The principle is most likely to reduce debate into a taboo in favour of maintaining the status quo at all costs. The Botho antiquity is defiant to the metamorphosis of society and therefore likely to favour the ruler and marginalise the ruled by emphasising responsibilities more than rights, thus, reducing the political space or the market place of ideas into a ‘management culture’ than a ‘debate culture’.

The reciprocity between the ruler and ruled is embedded in the social contract making both parties equally worthy of respect not a one sided win-lose arrangement.

When held in contempt of Botho, the ruled inevitably become more respectful to the ruler by or through circumvention or coercion. Those who do not conform are likely to be witch-hunted and accused of ‘disturbing the peace’. 

This has potential to create ‘peace bias’ in that negative peace is favoured at the expense of positive peace. Afraid of being contemptuous, the society is likely to appease (making government to account to themselves ) than  question (holding the State or government  accountable). This in return is a potential catalyst for a counterproductive state-

society relations based on “ the politics of yes sir” than debate. 

Utilitarian philosopher, John Stuart Mill beautifully opines that, “It is better to be a human being dissatisfied than a pig satisfied; better to be Socrates dissatisfied than a fool satisfied. And if the fool, or the pig, is of a different opinion, it is only because they only know their own side of the question”.  In defence of liberty, those who are dissatisfied with injustice, corruption, mismanagement, obscurantism and tyranny should speak loudly and clearly against such ills. If speaking the truth to power is regarded defiant to Botho, then the principle of Botho is not meant for those in pursuit of accountability.

There is a likelihood that Botho circumvents freedom and Justice by instilling a sense of fear to those with dissenting voices. To illustrate further, the political leaders still highly use the Kgotla as a place of consultation. However, those with dissenting views at the Kgotla are either afraid to speak or when they speak they are accused of inciting a sense of disorder, disturbing the peace and regarded contemptuous. In the Kgotla, Batswana are fond of toeing the line and giving praise poetry than criticising the status quo.

The Village Development Committees ( VDCs) which appear more political than administrative often are co-organisers of Kgotla consultative meetings and are most likely to do “ dress rehearsals” of kgotla meetings in an attempt to maintain, defend or appease the status quo.

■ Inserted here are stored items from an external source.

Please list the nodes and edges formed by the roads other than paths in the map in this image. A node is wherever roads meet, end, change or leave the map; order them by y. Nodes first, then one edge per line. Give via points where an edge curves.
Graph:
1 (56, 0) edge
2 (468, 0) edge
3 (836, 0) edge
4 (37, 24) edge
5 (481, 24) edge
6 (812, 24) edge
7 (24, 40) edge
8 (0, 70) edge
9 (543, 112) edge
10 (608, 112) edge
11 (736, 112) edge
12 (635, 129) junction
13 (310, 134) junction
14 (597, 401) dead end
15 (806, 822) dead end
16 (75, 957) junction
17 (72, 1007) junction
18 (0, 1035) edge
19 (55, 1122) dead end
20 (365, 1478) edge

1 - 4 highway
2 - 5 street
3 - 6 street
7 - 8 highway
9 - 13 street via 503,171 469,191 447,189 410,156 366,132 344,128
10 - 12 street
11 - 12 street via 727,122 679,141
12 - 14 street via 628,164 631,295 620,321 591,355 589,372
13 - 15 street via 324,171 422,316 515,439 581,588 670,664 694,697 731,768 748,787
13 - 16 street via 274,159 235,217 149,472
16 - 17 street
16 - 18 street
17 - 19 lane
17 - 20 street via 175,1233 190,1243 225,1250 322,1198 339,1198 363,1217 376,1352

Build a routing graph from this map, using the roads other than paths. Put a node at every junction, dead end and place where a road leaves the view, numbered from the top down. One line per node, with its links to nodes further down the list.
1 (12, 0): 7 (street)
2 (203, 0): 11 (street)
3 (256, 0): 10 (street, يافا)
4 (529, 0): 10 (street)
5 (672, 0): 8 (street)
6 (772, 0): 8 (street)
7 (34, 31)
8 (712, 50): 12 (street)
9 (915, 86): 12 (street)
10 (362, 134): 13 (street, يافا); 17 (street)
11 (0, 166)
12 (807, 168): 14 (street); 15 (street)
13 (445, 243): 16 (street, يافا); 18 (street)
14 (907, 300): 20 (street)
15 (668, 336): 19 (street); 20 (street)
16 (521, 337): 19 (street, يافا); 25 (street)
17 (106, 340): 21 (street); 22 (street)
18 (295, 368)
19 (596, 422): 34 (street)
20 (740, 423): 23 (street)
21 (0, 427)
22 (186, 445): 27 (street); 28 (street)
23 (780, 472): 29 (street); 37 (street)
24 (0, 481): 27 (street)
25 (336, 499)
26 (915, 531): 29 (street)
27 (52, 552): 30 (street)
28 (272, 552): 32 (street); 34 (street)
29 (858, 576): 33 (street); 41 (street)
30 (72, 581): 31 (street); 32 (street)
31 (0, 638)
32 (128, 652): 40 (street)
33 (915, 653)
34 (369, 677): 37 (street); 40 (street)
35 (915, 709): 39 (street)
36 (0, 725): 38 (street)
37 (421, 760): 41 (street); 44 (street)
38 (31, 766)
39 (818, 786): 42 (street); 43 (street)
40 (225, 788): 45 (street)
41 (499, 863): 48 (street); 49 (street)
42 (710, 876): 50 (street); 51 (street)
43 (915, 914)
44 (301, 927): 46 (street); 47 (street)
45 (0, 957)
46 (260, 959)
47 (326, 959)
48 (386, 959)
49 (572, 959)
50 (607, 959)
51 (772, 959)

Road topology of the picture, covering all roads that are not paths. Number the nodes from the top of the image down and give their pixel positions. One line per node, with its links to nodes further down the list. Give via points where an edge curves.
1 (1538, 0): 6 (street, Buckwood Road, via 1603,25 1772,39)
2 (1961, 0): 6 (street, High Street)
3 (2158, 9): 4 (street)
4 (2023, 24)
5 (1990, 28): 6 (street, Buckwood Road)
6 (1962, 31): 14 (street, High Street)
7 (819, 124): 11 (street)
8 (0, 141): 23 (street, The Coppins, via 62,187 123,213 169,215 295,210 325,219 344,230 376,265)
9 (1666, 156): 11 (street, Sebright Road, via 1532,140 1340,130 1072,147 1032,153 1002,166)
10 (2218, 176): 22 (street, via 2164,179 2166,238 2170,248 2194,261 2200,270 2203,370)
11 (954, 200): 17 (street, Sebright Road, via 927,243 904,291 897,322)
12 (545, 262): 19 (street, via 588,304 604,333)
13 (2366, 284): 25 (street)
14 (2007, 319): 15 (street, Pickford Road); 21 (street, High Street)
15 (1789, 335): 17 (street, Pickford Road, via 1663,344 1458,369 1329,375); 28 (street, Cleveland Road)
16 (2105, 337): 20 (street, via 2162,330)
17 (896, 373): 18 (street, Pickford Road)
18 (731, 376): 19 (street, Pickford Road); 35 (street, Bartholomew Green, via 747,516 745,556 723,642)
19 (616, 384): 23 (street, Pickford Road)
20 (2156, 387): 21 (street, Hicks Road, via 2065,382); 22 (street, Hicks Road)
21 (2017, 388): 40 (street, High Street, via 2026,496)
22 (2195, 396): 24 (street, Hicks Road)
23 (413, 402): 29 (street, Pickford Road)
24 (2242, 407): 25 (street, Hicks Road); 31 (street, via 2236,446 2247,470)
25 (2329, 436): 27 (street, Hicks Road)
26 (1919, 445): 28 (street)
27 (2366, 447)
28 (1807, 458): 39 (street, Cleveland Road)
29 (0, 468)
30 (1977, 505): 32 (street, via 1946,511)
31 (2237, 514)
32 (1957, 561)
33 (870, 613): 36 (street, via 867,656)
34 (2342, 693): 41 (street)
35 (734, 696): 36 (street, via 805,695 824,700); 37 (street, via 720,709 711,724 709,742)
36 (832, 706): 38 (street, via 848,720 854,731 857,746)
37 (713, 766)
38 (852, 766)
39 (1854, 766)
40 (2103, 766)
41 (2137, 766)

During the 2011 Public Service Strike in Botswana, a certain public servant cried to the then  President Ian Khama.

She insinuated that she was incited to join the strike. She asked for money at the kgotla and after getting money, she vowed never to strike again. She encouraged others not to strike and depicted the strike as being disrespectful to elders, power and authority.

For a long time in Botswana, government has been very un-open and secretive and those seeking answers get frustrated.  Speaking truth to power is simply labeled disrespectful to elders.

Those questioning authority are sometimes regarded anti-state/government or disrespectful to elders (higher echelons of power).  This has potential to kill public scrutiny, accountability  and likely to pollute the social contract under the disguise of Botho.